By far the most arresting feature of the cell was its occupant.  She was sitting cross-legged on the bunk, hands resting on her knees, palms up.  Her eyes were closed, and she looked calm, almost blissful.  She had wavy black hair, cut short and with veins of gray running through it.  Marlowe could not help but admire her strong jawline and sharply defined cheekbones.  A slight dimple on her chin and a perfectly proportioned nose rounded out an altogether pleasing face.  She had a raw, natural beauty Marlowe rarely saw anymore, a beauty that stood out in the sea of cookie-cutter good looks everyone else got from the the plastic surgery shops.

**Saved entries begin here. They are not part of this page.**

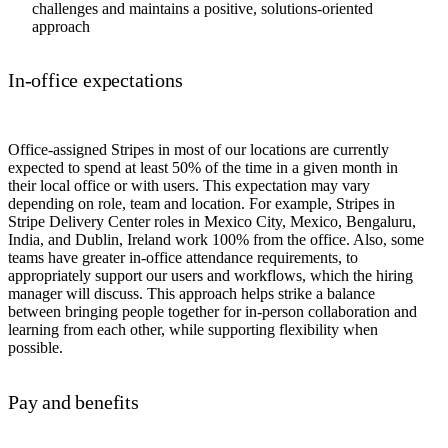
challenges and maintains a positive, solutions-oriented
approach
In-office expectations
Office-assigned Stripes in most of our locations are currently
expected to spend at least 50% of the time in a given month in
their local office or with users. This expectation may vary
depending on role, team and location. For example, Stripes in
Stripe Delivery Center roles in Mexico City, Mexico, Bengaluru,
India, and Dublin, Ireland work 100% from the office. Also, some
teams have greater in-office attendance requirements, to
appropriately support our users and workflows, which the hiring
manager will discuss. This approach helps strike a balance
between bringing people together for in-person collaboration and
learning from each other, while supporting flexibility when
possible.
Pay and benefits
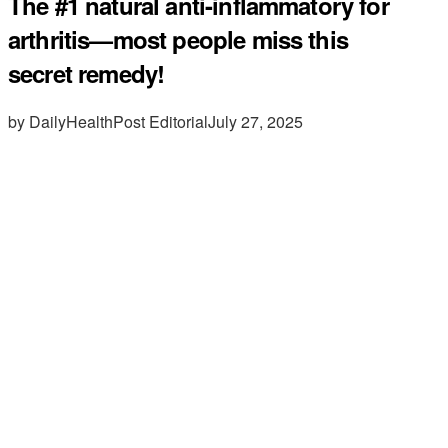
The #1 natural anti-inflammatory for
arthritis—most people miss this
secret remedy!
by DailyHealthPost Editorial
July 27, 2025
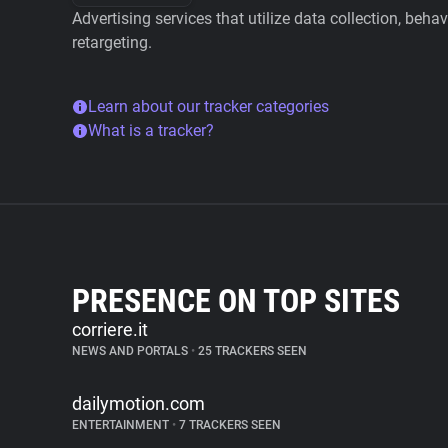
Advertising services that utilize data collection, beha
retargeting.
Learn about our tracker categories
What is a tracker?
PRESENCE ON TOP SITES
corriere.it
NEWS AND PORTALS
•
25 TRACKERS SEEN
dailymotion.com
ENTERTAINMENT
•
7 TRACKERS SEEN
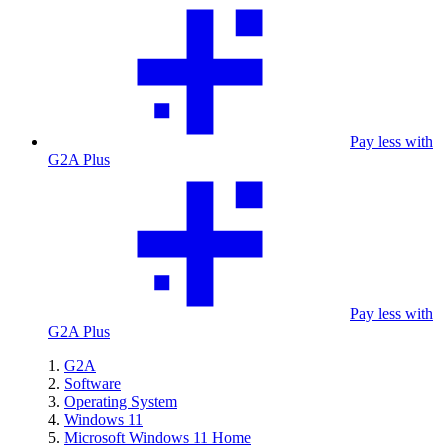
Pay less with
G2A Plus
Pay less with
G2A Plus
G2A
Software
Operating System
Windows 11
Microsoft Windows 11 Home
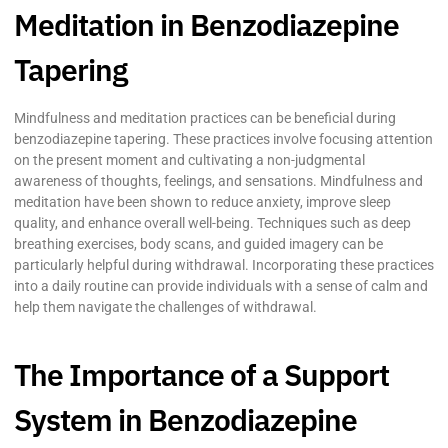
Meditation in Benzodiazepine
Tapering
Mindfulness and meditation practices can be beneficial during
benzodiazepine tapering. These practices involve focusing attention
on the present moment and cultivating a non-judgmental
awareness of thoughts, feelings, and sensations. Mindfulness and
meditation have been shown to reduce anxiety, improve sleep
quality, and enhance overall well-being. Techniques such as deep
breathing exercises, body scans, and guided imagery can be
particularly helpful during withdrawal. Incorporating these practices
into a daily routine can provide individuals with a sense of calm and
help them navigate the challenges of withdrawal.
The Importance of a Support
System in Benzodiazepine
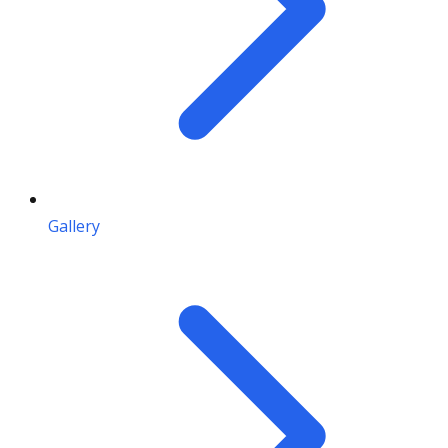
Gallery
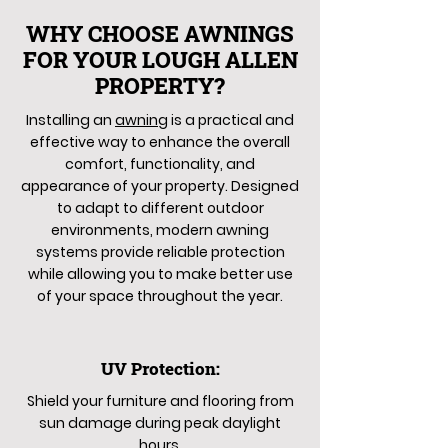
WHY CHOOSE AWNINGS
FOR YOUR LOUGH ALLEN
PROPERTY?
Installing an
awning
is a practical and
effective way to enhance the overall
comfort, functionality, and
appearance of your property. Designed
to adapt to different outdoor
environments, modern awning
systems provide reliable protection
while allowing you to make better use
of your space throughout the year.
UV Protection:
Shield your furniture and flooring from
sun damage during peak daylight
hours.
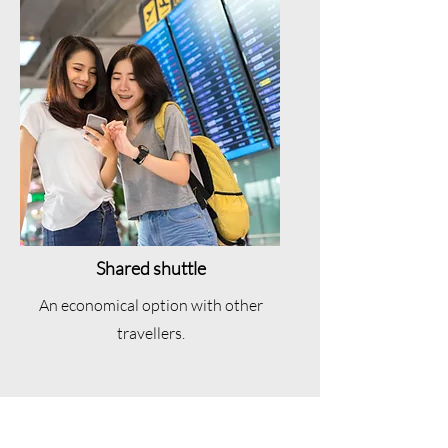
Shared shuttle
An economical option with other
travellers.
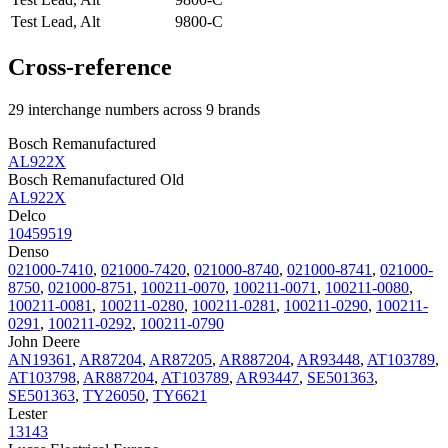
Test Lead, Alt
9800-C
Cross-reference
29 interchange numbers across 9 brands
Bosch Remanufactured
AL922X
Bosch Remanufactured Old
AL922X
Delco
10459519
Denso
021000-7410
,
021000-7420
,
021000-8740
,
021000-8741
,
021000-
8750
,
021000-8751
,
100211-0070
,
100211-0071
,
100211-0080
,
100211-0081
,
100211-0280
,
100211-0281
,
100211-0290
,
100211-
0291
,
100211-0292
,
100211-0790
John Deere
AN19361
,
AR87204
,
AR87205
,
AR887204
,
AR93448
,
AT103789
,
AT103798
,
AR887204
,
AT103789
,
AR93447
,
SE501363
,
SE501363
,
TY26050
,
TY6621
Lester
13143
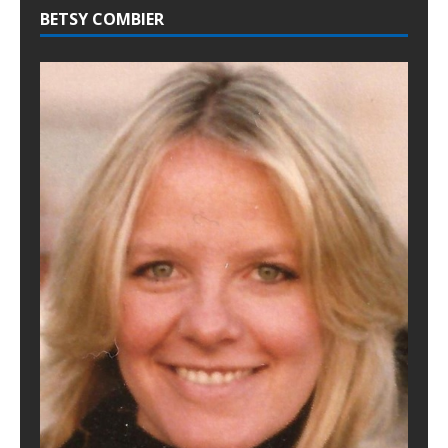
BETSY COMBIER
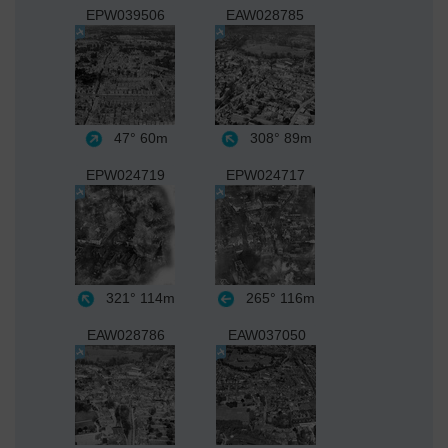
EPW039506
EAW028785
47°
60m
308°
89m
EPW024719
EPW024717
321°
114m
265°
116m
EAW028786
EAW037050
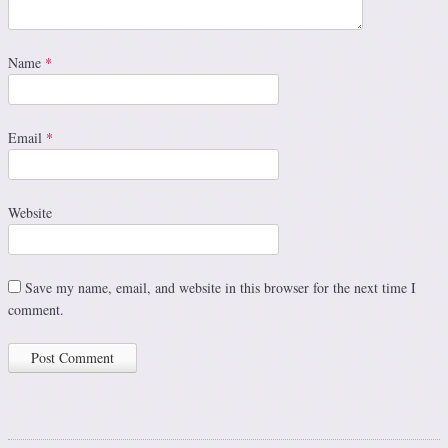
Name
*
Email
*
Website
Save my name, email, and website in this browser for the next time I
comment.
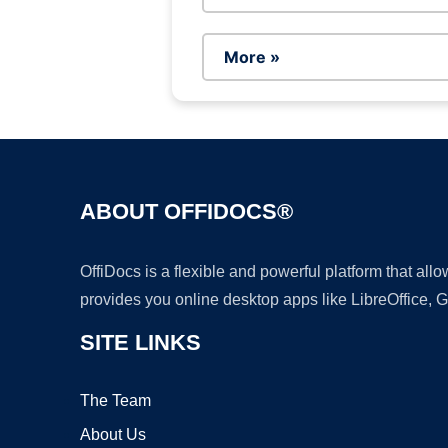
More »
ABOUT OFFIDOCS®
OffiDocs is a flexible and powerful platform that al
provides you online desktop apps like LibreOffice, 
SITE LINKS
The Team
About Us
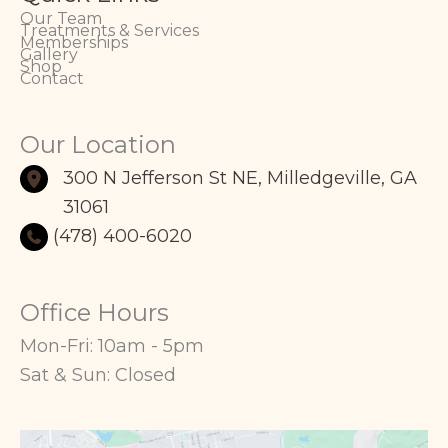
Our Team
Treatments & Services
Memberships
Gallery
Shop
Contact
Our Location
300 N Jefferson St NE
,
Milledgeville
,
GA
31061
(478) 400-6020
Office Hours
Mon-Fri: 10am - 5pm
Sat & Sun: Closed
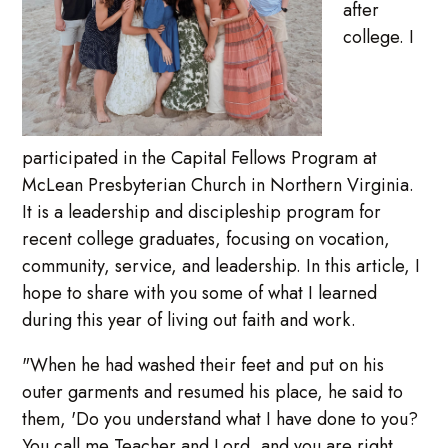
after
college. I
participated in the Capital Fellows Program at
McLean Presbyterian Church in Northern Virginia.
It is a leadership and discipleship program for
recent college graduates, focusing on vocation,
community, service, and leadership. In this article, I
hope to share with you some of what I learned
during this year of living out faith and work.
"When he had washed their feet and put on his
outer garments and resumed his place, he said to
them, 'Do you understand what I have done to you?
You call me Teacher and Lord, and you are right,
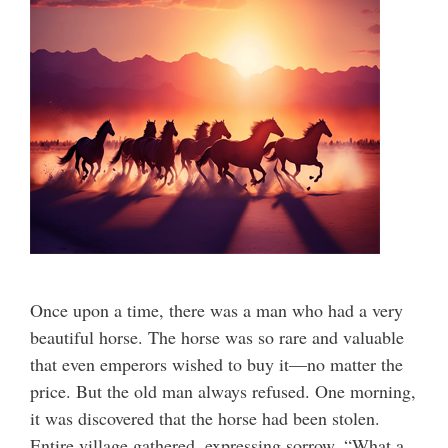
Once upon a time, there was a man who had a very
beautiful horse. The horse was so rare and valuable
that even emperors wished to buy it—no matter the
price. But the old man always refused. One morning,
it was discovered that the horse had been stolen.
Entire village gathered, expressing sorrow, “What a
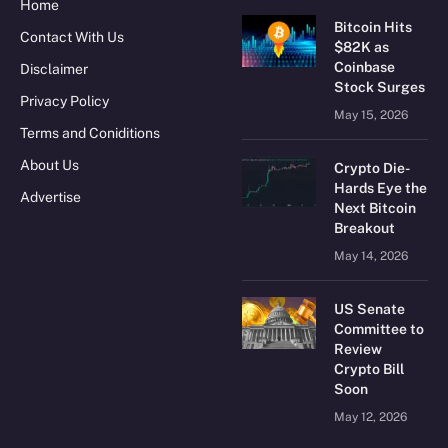
Home
Bitcoin Hits
Contact With Us
$82K as
Coinbase
Disclaimer
Stock Surges
Privacy Policy
May 15, 2026
Terms and Coniditions
About Us
Crypto Die-
Hards Eye the
Advertise
Next Bitcoin
Breakout
May 14, 2026
US Senate
Committee to
Review
Crypto Bill
Soon
May 12, 2026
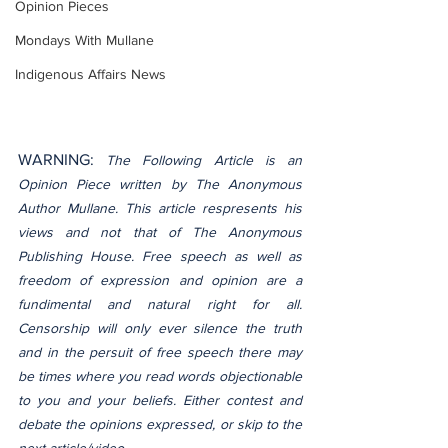
Opinion Pieces
Mondays With Mullane
Indigenous Affairs News
WARNING: 
The Following Article is an 
Opinion Piece written by The Anonymous 
Author Mullane. This article respresents his 
views and not that of The Anonymous 
Publishing House. Free speech as well as 
freedom of expression and opinion are a 
fundimental and natural right for all. 
Censorship will only ever silence the truth 
and in the persuit of free speech there may 
be times where you read words objectionable 
to you and your beliefs. Either contest and 
debate the opinions expressed, or skip to the 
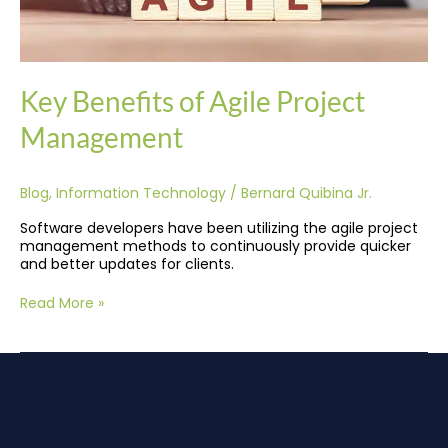
Key Benefits of Agile Project
Management
Blog
,
Information Technology
/
Bernard Quibina Jr.
Software developers have been utilizing the agile project
management methods to continuously provide quicker
and better updates for clients.
Read More »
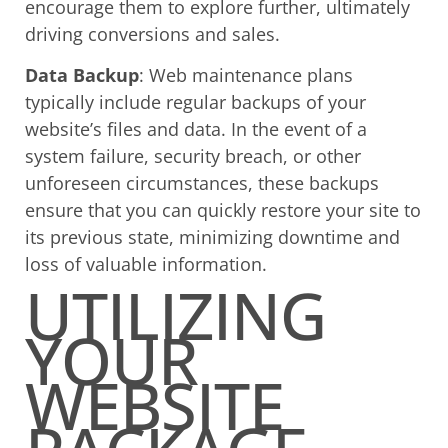
encourage them to explore further, ultimately
driving conversions and sales.
Data Backup
: Web maintenance plans
typically include regular backups of your
website’s files and data. In the event of a
system failure, security breach, or other
unforeseen circumstances, these backups
ensure that you can quickly restore your site to
its previous state, minimizing downtime and
loss of valuable information.
UTILIZING
YOUR
WEBSITE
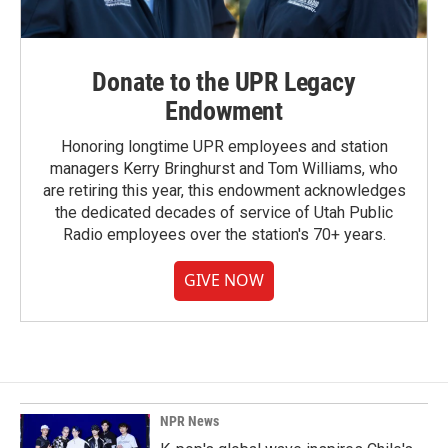
Donate to the UPR Legacy
Endowment
Honoring longtime UPR employees and station
managers Kerry Bringhurst and Tom Williams, who
are retiring this year, this endowment acknowledges
the dedicated decades of service of Utah Public
Radio employees over the station's 70+ years.
GIVE NOW
NPR News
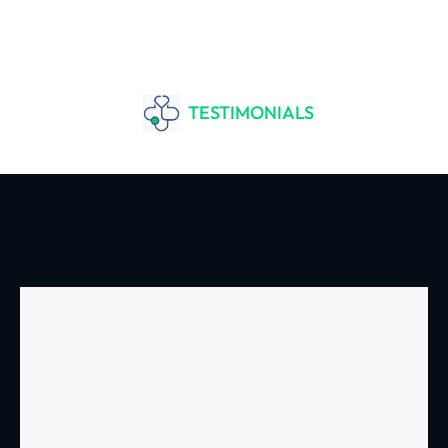
TESTIMONIALS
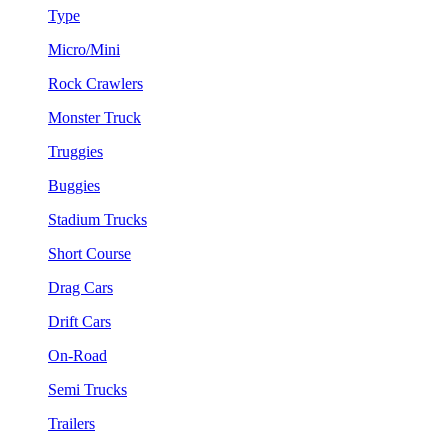
Type
Micro/Mini
Rock Crawlers
Monster Truck
Truggies
Buggies
Stadium Trucks
Short Course
Drag Cars
Drift Cars
On-Road
Semi Trucks
Trailers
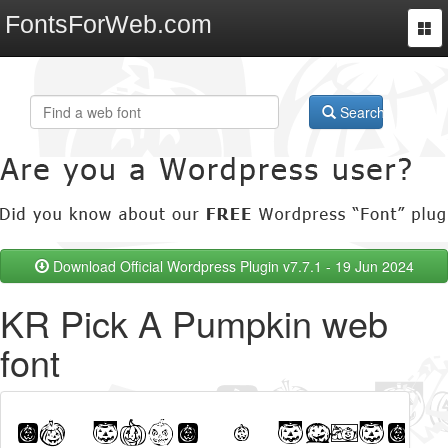
FontsForWeb.com
Togg
navi
Search
Download Official Wordpress Plugin v7.7.1 - 19 Jun 2024
KR Pick A Pumpkin web
font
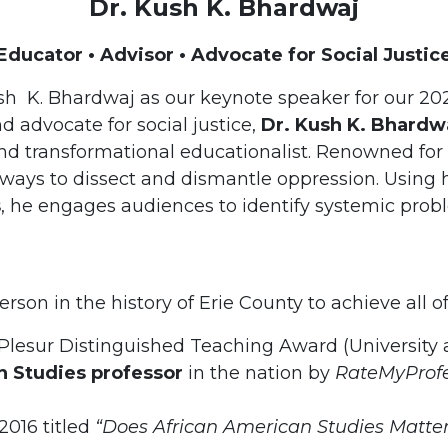
Dr. Kush K. Bhardwaj
Educator • Advisor • Advocate for Social Justic
ush K. Bhardwaj as our keynote speaker for our 2
d advocate for social justice,
Dr. Kush K. Bhardw
d transformational educationalist. Renowned for hi
e ways to dissect and dismantle oppression. Using
s
, he engages audiences to identify systemic prob
person in the history of Erie County to achieve all o
 Plesur Distinguished Teaching Award (University a
 Studies professor
in the nation by
RateMyProf
2016 titled
“Does African American Studies Matter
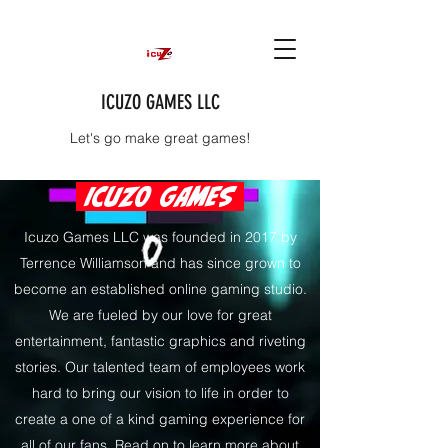
ICUZO GAMES LLC
Let's go make great games!
ICUZO GAMES
Icuzo Games LLC was founded in 2017 by
Terrence Williamson and has since grown to
become an established online gaming studio.
We are fueled by our love for great
entertainment, fantastic graphics and riveting
stories. Our talented team of employees work
hard to bring our vision to life in order to
create a one of a kind gaming experience for
all of our fans. Read on to learn more about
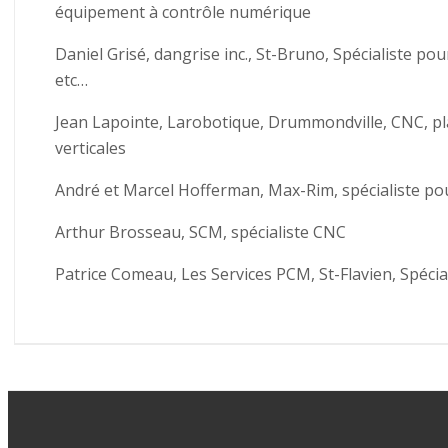
équipement à contrôle numérique
Daniel Grisé, dangrise inc., St-Bruno, Spécialiste pou
etc…
Jean Lapointe, Larobotique, Drummondville, CNC, plaq
verticales
André et Marcel Hofferman, Max-Rim, spécialiste pou
Arthur Brosseau, SCM, spécialiste CNC
Patrice Comeau, Les Services PCM, St-Flavien, Spécia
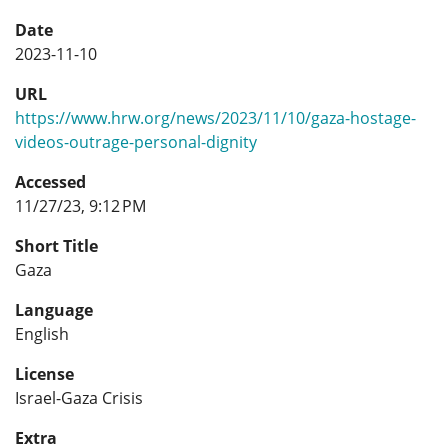
Date
2023-11-10
URL
https://www.hrw.org/news/2023/11/10/gaza-hostage-
videos-outrage-personal-dignity
Accessed
11/27/23, 9:12 PM
Short Title
Gaza
Language
English
License
Israel-Gaza Crisis
Extra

She wore a simple unisex jumpsuit, maroon in color, and covered with zippered pockets.  A circular patch on the left shoulder of the jumpsuit depicted two stars with a gas giant in the foreground, and the words ‘Odyssey I’ across the top and ‘55 Cancri’ across the bottom.  Over her left breast was a name tag.  It read ‘MINARI’.  Clasped around both feet were some seriously heavy-duty, made for stomping boots.  They put the standard issue constables’ boots to shame; Marlowe decided he’d hate to meet up with the business end of them.

The possibility that she was the most beautiful woman he’d ever seen crossed his mind, and when she opened her eyes, that possibility became certainty.  He momentarily misplaced himself in her deep, penetrating eyes, warm gold like a well browned pie crust.  What had his brother gotten him into?  This was, without a doubt, going to lead to nothing but trouble.

“Your Most Blessed Highness, Queen of the Solar System, you have a guest.  It is to my everlasting shame that I must present this humble peasant of little worth.”

The woman sighed, blinked her eyes a few times, and stood up.  She glared at Obedere first, then her eyes stopped on Marlowe.

“OK, I’ve died and gone to Hell, I’m dreaming, or you guys have put something in my food.  What is Humphrey Bogart doing here?”

Obedere looked genuinely confused, Marlowe pleasantly surprised; she was the first person who actually recognized the man he’d modeled his most recent face after.

“The name is Marlowe, sweetheart,” Marlowe said in his best imitation Bogie voice.  “I’ve been put in charge of figuring out who you are, where you come from, and how you got into the City.”  Marlowe liked that.  ’Put in charge’ made him sound more important, like he was the head of a task force or something.

Nina laughed, but not a comfortable, friendly laugh.  More an on-the-edge-of-hysteria laugh.  “Phillip Marlowe is in charge of investigating me.  This can’t get any more absurd.  Is John Wayne going to lead the cavalry in at the last moment to save me?  Oh Christ, I’m going to have to go through my story again, aren’t I?  I’m so tired of telling it.  And what’s the point?  This floating freak here has recorded every telling of it.  Can’t you watch the tape and then come back?”